História de amor e de rancor. Verso e reverso, essa a impressão que fica. Há, naturalmente, a candente execração dos interesses grupais e familiares impedindo a realização dos amantes. A defesa da propriedade e da família, e seu oposto libertário, vistos por um poeta maior bem antes de alguém escrever um estudo clássico sobre o assunto. No mais, especulações, especulações. Um artista de mil vozes e mil intuições é para isso mesmo.

A versão atual de Romeu e Julieta é romântica e jovial. Aposta decididamente, na força juvenil apresentada como jogo jurídico, carnaval veneziano, apesar das brutais interrupções.

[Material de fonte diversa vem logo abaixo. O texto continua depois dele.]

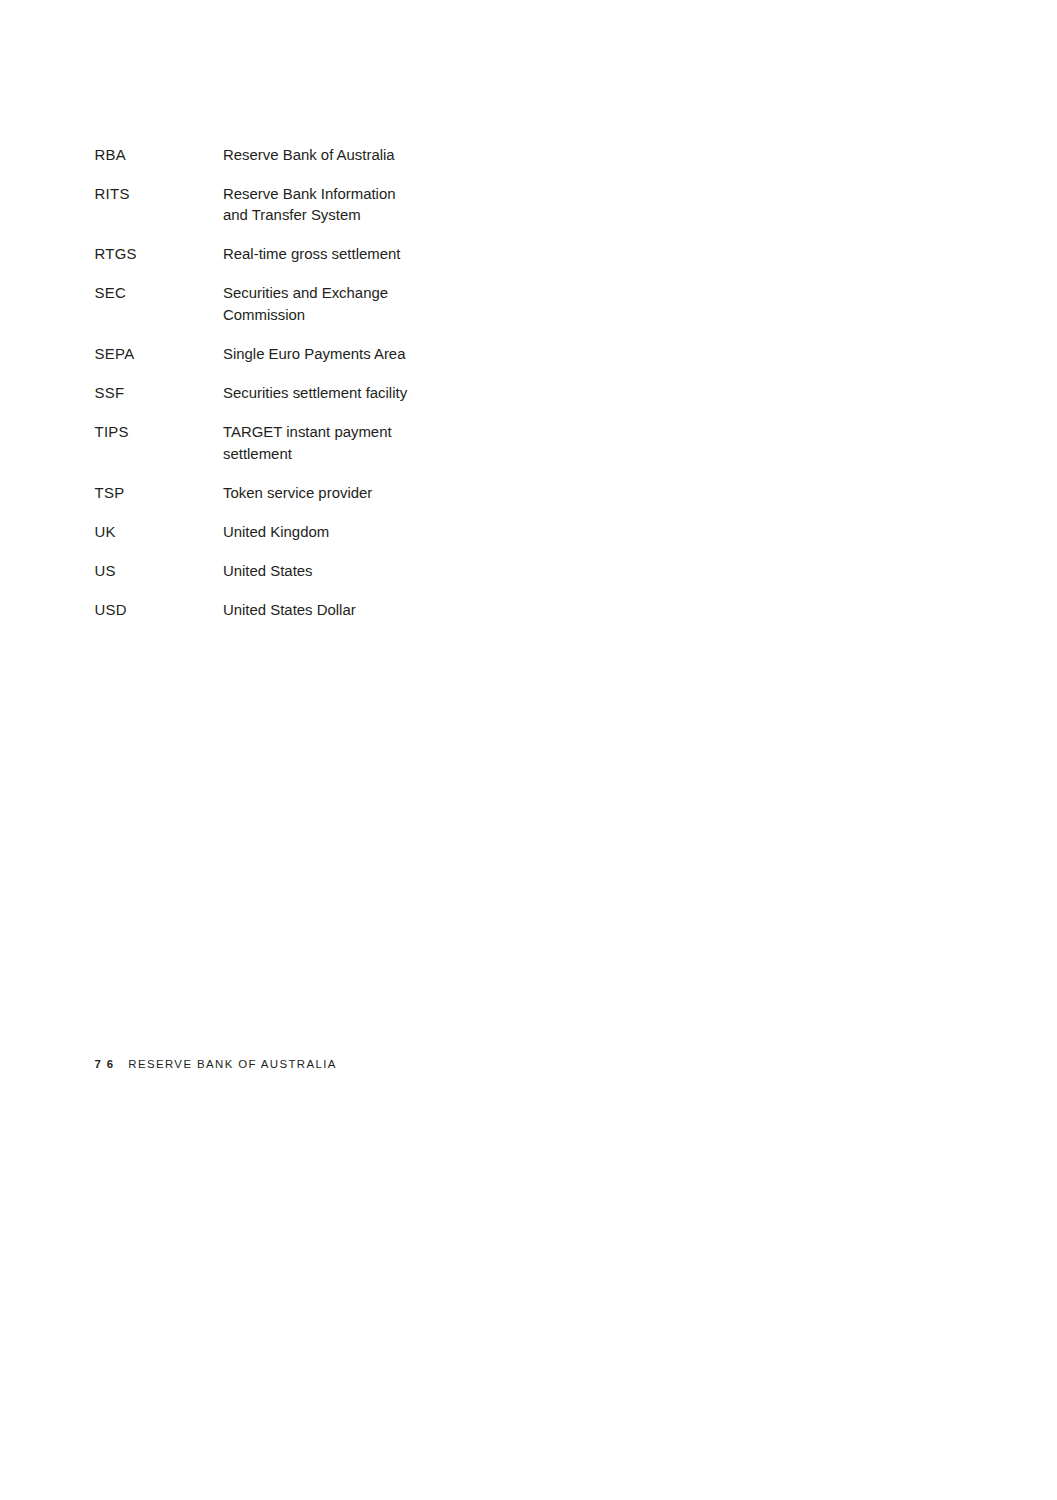RBA
Reserve Bank of Australia
RITS
Reserve Bank Information
and Transfer System
RTGS
Real-time gross settlement
SEC
Securities and Exchange
Commission
SEPA
Single Euro Payments Area
SSF
Securities settlement facility
TIPS
TARGET instant payment
settlement
TSP
Token service provider
UK
United Kingdom
US
United States
USD
United States Dollar
7 6 RESERVE BANK OF AUSTRALIA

A encenação despojadíssima ao excesso (uma escada comum tenta imitar o famoso balcão da casa de Julieta) celebra o lirismo dos namorados e a camaradagem quente entre amigos. O texto pede assim: meninos-homens e meninas-mulheres. Quase impossível: a tradição teatral e a densidade do texto exigem intérpretes amadurecidos, brilhantes, técnicos. Antunes teimou em fazer de novatos personagens célebres. Como resultado teve a perda de parte da poesia shakespeariana que clama por grandes vozes e grandes intensidades mas, em compensação, impôs a poesia da juventude. Impossível imaginar uma Julieta mais espontânea e linda que Giulia Gam, ou um Romeu-Pop mais arrojado do que Marco Antônio Pâmio.

Eles convencem por serem como são: floridos, frágeis, verdes. O teatro na linha de representação que busca as alturas de Shakespeare fica com Oswaldo Boaretto Jr, Marlene Fortuna, Salma Buzzar, Marcos Oliveira. Esses procuram a sonoridade literária que fez de Shakespeare um traço indelével na cultura ocidental (ou mais, basta lembrar Kurosawa).  Giulia-Marco Antônio, ao contrário, trazem o frescor da inexperiência totalmente a vontade (Giulia já com definição maior para o palco). Do encontro dos opostos sai a deficiência e a novidade do espetáculo. Na comparação, o resultado é positivo.

Romeu e Julieta tem estampada a coerência do encenador em busca de inovações. Somatória de coragem e desencontros. Fantasia – real – amorosa ao som universal dos Beatles. A morte é vencida na obra de William Antunes Filho.